The spark was apparently lit at a press conference held on Friday, May 6, by Imran Khan, a Pakistani cricket legend and strident critic of Pakistan President Pervez Musharraf. Brandishing a copy of that week’s NEWSWEEK (dated May 9), Khan read a report that U.S. interrogators at Guantánamo prison had placed the Qur’an on toilet seats and even flushed one. “This is what the U.S. is doing,” exclaimed Khan, “desecrating the Qur’an.” His remarks, as well as the outraged comments of Muslim clerics and Pakistani government officials, were picked up on local radio and played throughout neighboring Afghanistan. Radical Islamic foes of the U.S.-friendly regime of Hamid Karzai quickly exploited local discontent with a poor economy and the continued presence of U.S. forces, and riots began breaking out last week."

Not to put too fine a point on it, but we discussed this in this thread, which rjung participated in.

Considering that reports of US interrogators desecrating the Koran have been floating around the Middle East since mid-2002 (from various sources, up to and including the Red Cross), it’s hard to swallow the idea of the Newsweek article being any sort of surprise revelation or shocking catalyst.

But did they? From what I’ve read, they said they were wrong for running an articles with allegations from a single uncorroberated (and rather shaky) source. They were wrong for not living up to basic journalistic standards and getting corroberation first.
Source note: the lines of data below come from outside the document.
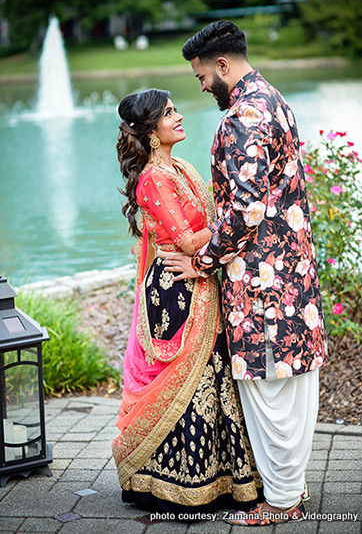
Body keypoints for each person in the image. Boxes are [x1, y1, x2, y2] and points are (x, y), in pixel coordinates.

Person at [161, 21, 328, 526]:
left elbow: (244, 212)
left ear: (222, 65)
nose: (202, 85)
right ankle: (289, 491)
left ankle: (280, 504)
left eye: (202, 76)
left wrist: (201, 261)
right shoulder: (274, 99)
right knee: (289, 386)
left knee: (268, 389)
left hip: (262, 285)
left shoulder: (242, 118)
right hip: (291, 274)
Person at [111, 88, 263, 520]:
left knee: (213, 373)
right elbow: (186, 240)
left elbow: (206, 234)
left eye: (176, 110)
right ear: (151, 132)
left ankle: (221, 477)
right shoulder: (152, 179)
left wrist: (222, 231)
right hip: (178, 287)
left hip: (198, 276)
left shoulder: (182, 167)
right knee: (191, 379)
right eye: (169, 113)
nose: (178, 117)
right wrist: (234, 225)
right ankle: (171, 483)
They themselves never said they got the facts wrong.

rjung: […] it’s hard to swallow the idea of the Newsweek article being any sort of surprise revelation or shocking catalyst.

As I said in some related thread, though, once I read that Pak cricket god/politician Imran Khan had talked about the article in a press conference, I could easily believe that that gave the story a lot of attention it wouldn’t otherwise have received.

Khan is quite a popular guy. It would be kind of like if Paris Hilton, Oprah, Arnold Schwarzenegger, Jerry Rice, and Barry Bonds* all suddenly started talking about the Downing Street memo: it would get a lot of buzz among many people who might otherwise not notice.

Now, I wouldn’t be at all surprised if the Afghani opposition had actually orchestrated preparations for the protests in advance, and just picked the Newsweek article as a convenient spark to the tinder. But I think it would still be fair to describe the article itself as the, or at least a, “catalyst” (although I don’t think that that implies that the article is responsible for the riots, or that there’s anything wrong with printing such a story if it’s suitably backed up by the facts).

*Did I pick reasonable-sounding sports superstars there? I’m really clueless about pro sports.